00:49:28.561‖ ChangeTracker: CBLSocketChangeTracker[0x6000001d7160 master]: POST //CENSORED.amazonaws.com/master/_changes?feed=normal&heartbeat=300000&style=all_docs&since=94106%3A30367 {
    "Accept-Encoding" = gzip;
    Authorization = "Basic CENSORED";
    "Content-Length" = 102;
    "Content-Type" = "application/json";
    Host = "CENSORED.amazonaws.com";
    "User-Agent" = "CouchbaseLite/1.3 (iOS 1.4.1/86c63659b56d87406eac3b1e4db631fe67098139)";
}
00:49:28.561‖ ChangeTracker: Changes feed using proxy settings {
    ExceptionsList =     (
        "*.local",
        "169.254/16"
    );
    FTPPassive = 1;
    "__SCOPED__" =     {
        en4 =         {
            ExceptionsList =             (
                "*.local",
                "169.254/16"
            );
            FTPPassive = 1;
        };
    };
}
00:49:28.561‖ ChangeTracker: CBLSocketChangeTracker[0x6000001d7160 master]: Started... <http://CENSORED.amazonaws.com/master/_changes?feed=normal&heartbeat=300000&style=all_docs&since=94106:30367>
00:49:28.562‖ ChangeTracker: CBLSocketChangeTracker[0x6000001d7160 master]: Event 1 on <__NSCFInputStream: 0x6080001152a0>
00:49:31.597‖ Sync: CBLRestPuller[http://CENSORED.amazonaws.com/master] Progress: 0 / 100
00:49:31.602‖ Sync: CBLRestPuller[http://CENSORED.amazonaws.com/master] queued 11 remote revisions from seq=94106:30368 (11 in bulk, 0 individually)

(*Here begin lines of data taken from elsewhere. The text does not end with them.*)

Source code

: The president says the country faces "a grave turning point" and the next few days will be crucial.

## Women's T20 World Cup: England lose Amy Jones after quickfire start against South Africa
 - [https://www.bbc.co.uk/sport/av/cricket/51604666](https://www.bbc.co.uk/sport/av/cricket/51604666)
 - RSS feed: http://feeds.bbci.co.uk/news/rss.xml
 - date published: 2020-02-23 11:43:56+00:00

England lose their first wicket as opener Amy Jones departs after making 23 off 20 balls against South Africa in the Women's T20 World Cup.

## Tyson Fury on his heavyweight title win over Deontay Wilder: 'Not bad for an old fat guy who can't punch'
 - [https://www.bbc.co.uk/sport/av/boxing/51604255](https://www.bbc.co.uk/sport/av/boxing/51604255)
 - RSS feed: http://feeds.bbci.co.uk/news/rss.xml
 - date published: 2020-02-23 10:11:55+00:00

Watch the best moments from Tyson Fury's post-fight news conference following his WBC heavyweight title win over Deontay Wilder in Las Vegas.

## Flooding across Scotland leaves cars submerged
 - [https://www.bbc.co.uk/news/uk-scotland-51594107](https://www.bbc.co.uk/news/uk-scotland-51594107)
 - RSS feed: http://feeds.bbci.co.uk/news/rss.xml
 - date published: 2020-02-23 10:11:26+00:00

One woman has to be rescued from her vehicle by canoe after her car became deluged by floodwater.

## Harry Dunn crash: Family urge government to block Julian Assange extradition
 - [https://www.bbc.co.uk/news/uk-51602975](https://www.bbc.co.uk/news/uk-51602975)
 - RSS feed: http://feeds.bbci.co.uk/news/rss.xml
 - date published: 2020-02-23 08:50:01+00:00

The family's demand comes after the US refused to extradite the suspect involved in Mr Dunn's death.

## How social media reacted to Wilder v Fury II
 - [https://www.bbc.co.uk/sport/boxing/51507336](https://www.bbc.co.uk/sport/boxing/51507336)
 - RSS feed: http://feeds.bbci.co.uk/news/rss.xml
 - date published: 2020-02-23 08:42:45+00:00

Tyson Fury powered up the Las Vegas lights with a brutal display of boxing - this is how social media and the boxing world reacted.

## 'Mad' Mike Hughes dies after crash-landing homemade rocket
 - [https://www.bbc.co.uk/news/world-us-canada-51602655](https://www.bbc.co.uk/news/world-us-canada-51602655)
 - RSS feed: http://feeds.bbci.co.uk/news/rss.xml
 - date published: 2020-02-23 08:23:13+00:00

In the first case it’s requesting changes since 94107 and getting nothing. In the second case it’s requesting changes since 94106:30367 and finding documents. When the client has eventually replicated all documents it again requests changes since 94107 and is idle. Why is the client apparently prematurely getting to the the 94107 sequence number? What’s happening when the pull replication starts again after the app is restarted that allows the client to figure out it needs to start at 94106:30367 instead of where it previously left off at 94107?

This is mysterious. I’ve filed a Github issue and pasted in your initial description (thanks for the detailed info & logs!) Let’s continue there.